This year, Aron and I dressed up as Bonnie Parker and Clyde Barrow. Or, more accurately, we dressed up as Faye Dunaway and Warren Beatty as Bonnie and Clyde. The impetus was a colleague’s Halloween party—Friday—with a creative take on the mugg and moll theme: She lives in Jersey City, in a 1922 building built to the specifications of corrupt Mayor Frank Hague. He requested that every apartment contain a private wall safe and, at the party, their safe would be cracked. Whatever loot was there once had been removed long ago, but it was fascinating to learn that the building also had many specially-designed closets to hold tenants’ fur coats, a private chapel for Boss Hague, and his home office—complete with a desk that had a large lap drawer that he could push outward to collect bribes! With pistol and tommy gun in tow, we took the PATH train (it felt odd, plastic or not, to carry guns past the transit police en route) out to Jersey City and had a great night!
Though I had been a deviled egg for my company Halloween party on Thursday (an egg wearing devil horns), it was a lot more fun being Bonnie to Aron’s Clyde. So on the 31st, we donned our guises again and headed for the West Village.
We do miss seeing all of the kids trick-or-treating as we used to—the door to door routine is not as common in our building—so the West Village is a fun place to be in the early evening when adorable tots dressed as muscle-bound super heroes, tubby pandas, princesses, and bumble bees stroll between townhouses on Perry Street and Marc Jacobs stores on Bleeker. In one of the squares, people line up their jack-o-lanterns on the lawn and gather for music. This year, we were loving “The Baby Soda Jazz Band.” We’ve heard them in Washington Square Park before—sort of a hot, Dixie-jazz sound.
After swaying to tunes in the square, we moved on—hearing our alter-ego names called out as we walked: “Hey, Bonnie!” “Bonnie and Clyde?” “Bonnie and Clyde!” And as the night grew dark, we were surrounded by more and more adults in costume. It’s really quite fun to see so many grown-ups getting into the holiday in one big, chaotic party. Yes, many are sexy nurses, or sexy Dorothys, or sexy something-rathers—but there are far more creative costumes. Favorites included Edward Scissorhands, Charlie Chaplin, a puppet on strings, the Shining Twins, and an entire Flinstones family.
Going to the West Village has become a bit of a tradition for us. When we first moved to New York, we wandered over to check out the famous (or infamous) Greenwich Halloween Parade and ended up at Pearl Street Oyster Bar for Lobster Rolls and other delicious treats.
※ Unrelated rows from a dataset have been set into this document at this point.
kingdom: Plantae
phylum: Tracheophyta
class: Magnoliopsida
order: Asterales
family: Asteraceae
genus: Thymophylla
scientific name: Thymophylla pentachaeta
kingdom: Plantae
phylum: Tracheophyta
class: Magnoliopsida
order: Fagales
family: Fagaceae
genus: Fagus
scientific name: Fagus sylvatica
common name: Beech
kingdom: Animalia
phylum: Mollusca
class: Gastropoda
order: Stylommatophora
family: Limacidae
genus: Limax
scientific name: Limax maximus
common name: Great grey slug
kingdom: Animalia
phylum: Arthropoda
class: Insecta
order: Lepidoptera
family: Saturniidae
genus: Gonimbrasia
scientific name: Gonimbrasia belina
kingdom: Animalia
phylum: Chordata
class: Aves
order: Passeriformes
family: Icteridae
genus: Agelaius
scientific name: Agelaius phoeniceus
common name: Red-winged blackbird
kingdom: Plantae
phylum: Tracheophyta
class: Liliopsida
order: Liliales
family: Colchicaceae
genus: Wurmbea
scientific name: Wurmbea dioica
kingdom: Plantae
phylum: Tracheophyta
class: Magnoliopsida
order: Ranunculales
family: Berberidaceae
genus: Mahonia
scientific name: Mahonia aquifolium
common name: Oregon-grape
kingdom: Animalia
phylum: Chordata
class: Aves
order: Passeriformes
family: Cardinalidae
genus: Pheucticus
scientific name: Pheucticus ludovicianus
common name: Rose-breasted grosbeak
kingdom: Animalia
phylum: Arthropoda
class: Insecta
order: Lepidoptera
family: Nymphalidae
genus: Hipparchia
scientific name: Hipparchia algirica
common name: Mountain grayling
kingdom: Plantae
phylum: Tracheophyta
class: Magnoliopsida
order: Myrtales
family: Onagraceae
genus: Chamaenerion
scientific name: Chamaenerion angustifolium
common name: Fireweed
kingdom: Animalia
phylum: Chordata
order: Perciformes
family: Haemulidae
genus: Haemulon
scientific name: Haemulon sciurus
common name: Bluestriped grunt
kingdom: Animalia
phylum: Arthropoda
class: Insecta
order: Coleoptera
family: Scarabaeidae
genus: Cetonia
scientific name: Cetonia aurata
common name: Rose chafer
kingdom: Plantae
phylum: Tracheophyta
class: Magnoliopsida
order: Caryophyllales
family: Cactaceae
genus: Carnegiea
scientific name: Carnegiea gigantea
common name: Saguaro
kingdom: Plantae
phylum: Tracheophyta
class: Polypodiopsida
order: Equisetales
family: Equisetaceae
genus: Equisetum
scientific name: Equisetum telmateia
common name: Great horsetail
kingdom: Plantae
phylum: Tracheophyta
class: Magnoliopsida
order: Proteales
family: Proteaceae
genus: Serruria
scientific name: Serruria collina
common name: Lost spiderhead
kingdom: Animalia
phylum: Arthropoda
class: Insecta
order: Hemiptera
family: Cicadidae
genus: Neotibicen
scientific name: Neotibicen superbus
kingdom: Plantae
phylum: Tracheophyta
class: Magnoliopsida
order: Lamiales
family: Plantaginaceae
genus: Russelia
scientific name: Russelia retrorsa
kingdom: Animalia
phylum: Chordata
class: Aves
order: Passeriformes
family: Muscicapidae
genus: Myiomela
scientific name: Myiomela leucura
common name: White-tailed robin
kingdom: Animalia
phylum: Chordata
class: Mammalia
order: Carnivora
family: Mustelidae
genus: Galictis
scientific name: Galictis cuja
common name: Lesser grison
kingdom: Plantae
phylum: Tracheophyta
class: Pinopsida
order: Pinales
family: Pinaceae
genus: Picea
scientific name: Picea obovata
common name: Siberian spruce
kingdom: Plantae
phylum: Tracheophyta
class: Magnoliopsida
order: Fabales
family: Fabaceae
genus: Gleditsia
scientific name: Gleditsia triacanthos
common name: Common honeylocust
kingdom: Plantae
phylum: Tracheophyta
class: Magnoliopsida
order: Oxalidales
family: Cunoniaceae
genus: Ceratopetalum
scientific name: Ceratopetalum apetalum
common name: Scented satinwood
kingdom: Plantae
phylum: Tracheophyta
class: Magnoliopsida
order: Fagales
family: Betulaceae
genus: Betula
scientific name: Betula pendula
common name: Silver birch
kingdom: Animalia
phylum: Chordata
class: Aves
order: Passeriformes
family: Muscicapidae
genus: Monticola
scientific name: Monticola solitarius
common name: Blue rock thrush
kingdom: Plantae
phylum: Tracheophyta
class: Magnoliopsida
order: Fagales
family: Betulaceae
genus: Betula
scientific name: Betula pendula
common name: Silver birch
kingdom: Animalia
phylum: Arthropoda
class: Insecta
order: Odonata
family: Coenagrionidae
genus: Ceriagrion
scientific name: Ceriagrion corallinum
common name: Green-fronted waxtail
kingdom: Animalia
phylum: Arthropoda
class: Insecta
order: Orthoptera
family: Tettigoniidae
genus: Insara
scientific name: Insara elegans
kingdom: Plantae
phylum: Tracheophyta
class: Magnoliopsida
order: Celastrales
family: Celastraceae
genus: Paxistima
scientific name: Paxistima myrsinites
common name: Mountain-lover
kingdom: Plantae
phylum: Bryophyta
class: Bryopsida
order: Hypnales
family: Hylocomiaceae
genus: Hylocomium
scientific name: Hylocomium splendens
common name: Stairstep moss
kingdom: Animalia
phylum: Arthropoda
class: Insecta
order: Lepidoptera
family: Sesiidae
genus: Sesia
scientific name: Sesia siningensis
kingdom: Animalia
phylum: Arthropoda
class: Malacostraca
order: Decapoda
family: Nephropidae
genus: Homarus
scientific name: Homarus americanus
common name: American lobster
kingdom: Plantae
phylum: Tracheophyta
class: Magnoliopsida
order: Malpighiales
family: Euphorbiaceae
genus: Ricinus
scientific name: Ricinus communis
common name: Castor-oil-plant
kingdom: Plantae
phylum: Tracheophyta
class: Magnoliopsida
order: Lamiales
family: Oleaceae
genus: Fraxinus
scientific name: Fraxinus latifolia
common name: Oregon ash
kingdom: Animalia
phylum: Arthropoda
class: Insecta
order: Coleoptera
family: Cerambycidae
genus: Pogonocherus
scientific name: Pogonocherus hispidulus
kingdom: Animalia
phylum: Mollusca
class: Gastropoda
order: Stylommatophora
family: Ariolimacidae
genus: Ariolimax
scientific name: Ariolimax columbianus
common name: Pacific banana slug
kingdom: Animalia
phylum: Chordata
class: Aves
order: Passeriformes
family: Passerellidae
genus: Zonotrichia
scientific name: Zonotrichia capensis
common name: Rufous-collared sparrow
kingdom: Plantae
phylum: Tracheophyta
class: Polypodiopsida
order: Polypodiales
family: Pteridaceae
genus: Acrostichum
This is our third year celebrating Halloween over oysters!
It started to rain as we crossed the parade route back to the East side, but we didn’t mind too much. We were headed home as it were and the best viewing was really not of the parade but of everybody on the slightly less congested surrounding streets as we traveled.
We finished the night with cupcakes from Magnolia bakery and a Halloween-appropriate movie (but nothing too scary for us), Interview with a Vampire.